*Set of tasks*
A. Shorten the paragraph beginning "Inter-bank fees are collected" in the article on Visa Europe's fee cap, and keep its main facts.
B. According to the article on Visa Europe's fee cap, at what level will Visa Europe's inter-bank credit card fees be capped?
C. Continue the article on Visa Europe's fee cap from its last sentence.
[[ Text for analysis, beginning ]]
Credit-card provider Visa Europe will cap the transaction fees it charges, the European Commission said today (26 February), curbing an important money earner for banks behind the payment scheme.
The move ends one in a series of long-running antitrust probes by the European Commission that was triggered by retailers' gripes about the world's biggest card payments company by the volume of transactions.
It represents a victory for those retailers and the Commission, which had pushed for reduced fees on credit and debit cards, saying the annual cost to businesses across Europe was €10 billion.
The settlement to end the dispute means Visa Europe's inter-bank credit card fees, a cost which consumer groups say ultimately falls on the card user, will be capped at 0.3% – the same level as rival MasterCard.
It is a setback for Visa Europe, the European licensee of Visa Inc, owned and operated by more than 3,000 European financial institutions. It had offered to take this step last year after the EU competition authority began its investigation.
"The cap on inter-bank fees for Visa Europe's credit cards and the commitments ensuring cross-border competition are excellent news for European consumers, since the fees paid by retailers end up on their bills," said EU Competition Commissioner Joaquin Almunia.
Inter-bank fees are collected and kept by banks processing payments using cards. While the card payment companies do not benefit directly from the charge, they fear a crackdown will discourage lenders from issuing their cards.
MasterCard has said the value of cross-border card transactions is less than 5% of all purchases made by cardholders.
[[ Text for analysis, end ]]
[[ Provided records, beginning ]]
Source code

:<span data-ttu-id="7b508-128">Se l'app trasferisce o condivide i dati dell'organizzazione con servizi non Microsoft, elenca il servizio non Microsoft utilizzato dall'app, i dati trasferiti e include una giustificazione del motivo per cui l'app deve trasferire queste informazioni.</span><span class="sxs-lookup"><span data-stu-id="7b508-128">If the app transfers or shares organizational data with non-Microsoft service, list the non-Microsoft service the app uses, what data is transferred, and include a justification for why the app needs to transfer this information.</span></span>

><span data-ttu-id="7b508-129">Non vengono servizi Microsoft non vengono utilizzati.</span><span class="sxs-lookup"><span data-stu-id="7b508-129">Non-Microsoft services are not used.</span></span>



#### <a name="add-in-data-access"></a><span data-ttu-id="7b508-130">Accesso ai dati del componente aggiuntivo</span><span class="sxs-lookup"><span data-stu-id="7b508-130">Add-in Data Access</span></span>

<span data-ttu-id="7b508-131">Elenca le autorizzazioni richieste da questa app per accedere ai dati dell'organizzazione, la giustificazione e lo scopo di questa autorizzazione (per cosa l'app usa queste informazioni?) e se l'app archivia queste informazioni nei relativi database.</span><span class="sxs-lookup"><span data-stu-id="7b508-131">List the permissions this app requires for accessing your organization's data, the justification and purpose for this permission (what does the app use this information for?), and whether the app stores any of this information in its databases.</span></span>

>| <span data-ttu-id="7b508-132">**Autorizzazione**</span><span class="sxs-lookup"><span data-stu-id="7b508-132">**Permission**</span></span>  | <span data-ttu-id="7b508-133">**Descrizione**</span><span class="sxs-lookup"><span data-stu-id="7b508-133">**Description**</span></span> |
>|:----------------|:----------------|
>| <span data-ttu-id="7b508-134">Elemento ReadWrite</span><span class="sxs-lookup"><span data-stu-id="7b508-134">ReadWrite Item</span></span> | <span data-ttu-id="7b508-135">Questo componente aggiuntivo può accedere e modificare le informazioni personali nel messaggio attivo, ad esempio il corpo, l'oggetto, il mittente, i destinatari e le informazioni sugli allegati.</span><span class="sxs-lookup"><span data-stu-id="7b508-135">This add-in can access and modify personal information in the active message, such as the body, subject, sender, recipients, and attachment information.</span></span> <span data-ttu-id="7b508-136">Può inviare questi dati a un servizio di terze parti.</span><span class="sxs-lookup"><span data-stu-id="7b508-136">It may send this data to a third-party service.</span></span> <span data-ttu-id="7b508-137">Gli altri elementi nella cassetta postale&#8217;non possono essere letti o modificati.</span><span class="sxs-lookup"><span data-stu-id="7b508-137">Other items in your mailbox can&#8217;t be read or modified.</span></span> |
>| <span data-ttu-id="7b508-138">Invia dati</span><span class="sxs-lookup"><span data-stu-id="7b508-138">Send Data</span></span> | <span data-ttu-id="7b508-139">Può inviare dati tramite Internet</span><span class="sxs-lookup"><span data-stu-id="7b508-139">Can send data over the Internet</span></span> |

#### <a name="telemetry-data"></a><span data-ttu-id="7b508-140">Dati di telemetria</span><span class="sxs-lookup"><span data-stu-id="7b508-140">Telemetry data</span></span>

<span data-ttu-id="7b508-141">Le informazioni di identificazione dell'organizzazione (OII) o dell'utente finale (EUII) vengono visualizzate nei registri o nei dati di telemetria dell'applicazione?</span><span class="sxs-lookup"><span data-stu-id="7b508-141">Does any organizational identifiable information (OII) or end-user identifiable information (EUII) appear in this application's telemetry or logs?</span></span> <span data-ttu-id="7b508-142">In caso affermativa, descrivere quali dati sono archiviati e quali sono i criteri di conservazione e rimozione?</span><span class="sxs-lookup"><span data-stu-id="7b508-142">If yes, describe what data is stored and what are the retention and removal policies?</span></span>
[[ Provided records, end ]]
*Responses in order*
A. Banks that process card payments collect and keep inter-bank fees. Card payment companies don't profit from these fees directly, but they fear that a crackdown would make lenders less willing to issue their cards.

B. They will be capped at 0.3%, the same level as MasterCard's.

C.
The announcement confirms Reuters' report on 14 February that the European Commission would accept this concession from Visa Europe to end its probe.
The company said it would now be able to put the issue behind it.
"Visa Europe will continue to focus on developing and providing payment solutions for the benefit of consumers, rather than pursuing lengthy legal cases," Visa Europe CEO Nicolas Huss said.
A multilateral interchange fee (MIF) is an interbank payment made for each transaction carried out with a consumer card.
In a long legal battle waged against what are seen as unfair practices of payment cards groups, the European Commission fined Visa (which is currently under a new investigation) and took on MasterCard for its MIFs. In May 2012, the EU Tribunal upheld the EU executive move against MasterCard.
In an attempt to turn the tribunal's decision into law, the European Commission proposed in July 2013 new legislation capping MIFs at 0.2% of the transaction value for debit card payments, and at 0.3% for credit cards.